Page-level text extractions:
★ ★ ★ ★ ★

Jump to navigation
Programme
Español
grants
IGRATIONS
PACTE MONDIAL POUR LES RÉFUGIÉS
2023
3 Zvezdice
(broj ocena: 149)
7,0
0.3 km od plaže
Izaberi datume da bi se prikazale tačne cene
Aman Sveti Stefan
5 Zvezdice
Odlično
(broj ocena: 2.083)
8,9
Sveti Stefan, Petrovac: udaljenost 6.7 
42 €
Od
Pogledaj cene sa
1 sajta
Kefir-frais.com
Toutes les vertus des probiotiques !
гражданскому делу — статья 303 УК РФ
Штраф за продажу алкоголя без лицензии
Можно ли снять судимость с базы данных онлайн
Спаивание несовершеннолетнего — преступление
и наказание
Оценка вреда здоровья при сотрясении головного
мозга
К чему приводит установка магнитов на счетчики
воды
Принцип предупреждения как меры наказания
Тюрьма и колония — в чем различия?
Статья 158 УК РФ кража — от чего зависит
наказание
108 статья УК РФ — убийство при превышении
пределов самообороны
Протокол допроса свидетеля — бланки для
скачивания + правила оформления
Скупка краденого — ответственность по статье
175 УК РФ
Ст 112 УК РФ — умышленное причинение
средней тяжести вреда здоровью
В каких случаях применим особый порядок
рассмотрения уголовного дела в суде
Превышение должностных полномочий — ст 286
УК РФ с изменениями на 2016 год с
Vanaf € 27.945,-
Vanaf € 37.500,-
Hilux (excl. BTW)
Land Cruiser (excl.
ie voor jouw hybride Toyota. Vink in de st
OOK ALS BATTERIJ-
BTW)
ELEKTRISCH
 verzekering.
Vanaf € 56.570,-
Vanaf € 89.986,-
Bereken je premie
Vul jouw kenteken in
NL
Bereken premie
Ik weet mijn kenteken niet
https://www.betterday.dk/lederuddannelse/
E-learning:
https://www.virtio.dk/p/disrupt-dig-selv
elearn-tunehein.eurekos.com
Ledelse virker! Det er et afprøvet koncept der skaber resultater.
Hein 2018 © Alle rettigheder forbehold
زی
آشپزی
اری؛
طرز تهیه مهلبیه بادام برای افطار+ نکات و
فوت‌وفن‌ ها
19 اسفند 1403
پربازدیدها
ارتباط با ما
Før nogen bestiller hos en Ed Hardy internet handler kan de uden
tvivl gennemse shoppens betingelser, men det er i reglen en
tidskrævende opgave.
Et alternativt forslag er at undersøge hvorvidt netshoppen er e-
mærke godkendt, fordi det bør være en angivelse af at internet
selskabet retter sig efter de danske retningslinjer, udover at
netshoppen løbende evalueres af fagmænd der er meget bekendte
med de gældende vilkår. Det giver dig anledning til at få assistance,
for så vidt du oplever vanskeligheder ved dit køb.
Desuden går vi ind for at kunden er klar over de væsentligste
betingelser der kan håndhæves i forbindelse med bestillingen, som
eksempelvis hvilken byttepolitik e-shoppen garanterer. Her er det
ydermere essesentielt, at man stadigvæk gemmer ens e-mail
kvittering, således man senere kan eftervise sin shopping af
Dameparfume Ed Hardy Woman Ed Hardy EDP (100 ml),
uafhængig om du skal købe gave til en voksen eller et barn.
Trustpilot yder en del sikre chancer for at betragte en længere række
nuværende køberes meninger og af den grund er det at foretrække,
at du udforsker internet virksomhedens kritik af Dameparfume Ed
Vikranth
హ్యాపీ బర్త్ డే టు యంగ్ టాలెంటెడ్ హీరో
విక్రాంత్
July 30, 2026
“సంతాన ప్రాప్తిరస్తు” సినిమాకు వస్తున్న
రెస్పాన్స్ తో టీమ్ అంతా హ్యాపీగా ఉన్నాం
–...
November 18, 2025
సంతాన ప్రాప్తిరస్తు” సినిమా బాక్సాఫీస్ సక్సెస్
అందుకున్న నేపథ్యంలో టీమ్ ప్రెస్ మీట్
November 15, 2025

★ ★ ★ ★ ★

◆ Work order: Return all of the entries word for word.

◆ Answer space:
Jump to navigation
Programme
Español
grants
IGRATIONS
PACTE MONDIAL POUR LES RÉFUGIÉS
2023
3 Zvezdice
(broj ocena: 149)
7,0
0.3 km od plaže
Izaberi datume da bi se prikazale tačne cene
Aman Sveti Stefan
5 Zvezdice
Odlično
(broj ocena: 2.083)
8,9
Sveti Stefan, Petrovac: udaljenost 6.7 
42 €
Od
Pogledaj cene sa
1 sajta
Kefir-frais.com
Toutes les vertus des probiotiques !
гражданскому делу — статья 303 УК РФ
Штраф за продажу алкоголя без лицензии
Можно ли снять судимость с базы данных онлайн
Спаивание несовершеннолетнего — преступление
и наказание
Оценка вреда здоровья при сотрясении головного
мозга
К чему приводит установка магнитов на счетчики
воды
Принцип предупреждения как меры наказания
Тюрьма и колония — в чем различия?
Статья 158 УК РФ кража — от чего зависит
наказание
108 статья УК РФ — убийство при превышении
пределов самообороны
Протокол допроса свидетеля — бланки для
скачивания + правила оформления
Скупка краденого — ответственность по статье
175 УК РФ
Ст 112 УК РФ — умышленное причинение
средней тяжести вреда здоровью
В каких случаях применим особый порядок
рассмотрения уголовного дела в суде
Превышение должностных полномочий — ст 286
УК РФ с изменениями на 2016 год с
Vanaf € 27.945,-
Vanaf € 37.500,-
Hilux (excl. BTW)
Land Cruiser (excl.
ie voor jouw hybride Toyota. Vink in de st
OOK ALS BATTERIJ-
BTW)
ELEKTRISCH
 verzekering.
Vanaf € 56.570,-
Vanaf € 89.986,-
Bereken je premie
Vul jouw kenteken in
NL
Bereken premie
Ik weet mijn kenteken niet
https://www.betterday.dk/lederuddannelse/
E-learning:
https://www.virtio.dk/p/disrupt-dig-selv
elearn-tunehein.eurekos.com
Ledelse virker! Det er et afprøvet koncept der skaber resultater.
Hein 2018 © Alle rettigheder forbehold
زی
آشپزی
اری؛
طرز تهیه مهلبیه بادام برای افطار+ نکات و
فوت‌وفن‌ ها
19 اسفند 1403
پربازدیدها
ارتباط با ما
Før nogen bestiller hos en Ed Hardy internet handler kan de uden
tvivl gennemse shoppens betingelser, men det er i reglen en
tidskrævende opgave.
Et alternativt forslag er at undersøge hvorvidt netshoppen er e-
mærke godkendt, fordi det bør være en angivelse af at internet
selskabet retter sig efter de danske retningslinjer, udover at
netshoppen løbende evalueres af fagmænd der er meget bekendte
med de gældende vilkår. Det giver dig anledning til at få assistance,
for så vidt du oplever vanskeligheder ved dit køb.
Desuden går vi ind for at kunden er klar over de væsentligste
betingelser der kan håndhæves i forbindelse med bestillingen, som
eksempelvis hvilken byttepolitik e-shoppen garanterer. Her er det
ydermere essesentielt, at man stadigvæk gemmer ens e-mail
kvittering, således man senere kan eftervise sin shopping af
Dameparfume Ed Hardy Woman Ed Hardy EDP (100 ml),
uafhængig om du skal købe gave til en voksen eller et barn.
Trustpilot yder en del sikre chancer for at betragte en længere række
nuværende køberes meninger og af den grund er det at foretrække,
at du udforsker internet virksomhedens kritik af Dameparfume Ed
Vikranth
హ్యాపీ బర్త్ డే టు యంగ్ టాలెంటెడ్ హీరో
విక్రాంత్
July 30, 2026
“సంతాన ప్రాప్తిరస్తు” సినిమాకు వస్తున్న
రెస్పాన్స్ తో టీమ్ అంతా హ్యాపీగా ఉన్నాం
–...
November 18, 2025
సంతాన ప్రాప్తిరస్తు” సినిమా బాక్సాఫీస్ సక్సెస్
అందుకున్న నేపథ్యంలో టీమ్ ప్రెస్ మీట్
November 15, 2025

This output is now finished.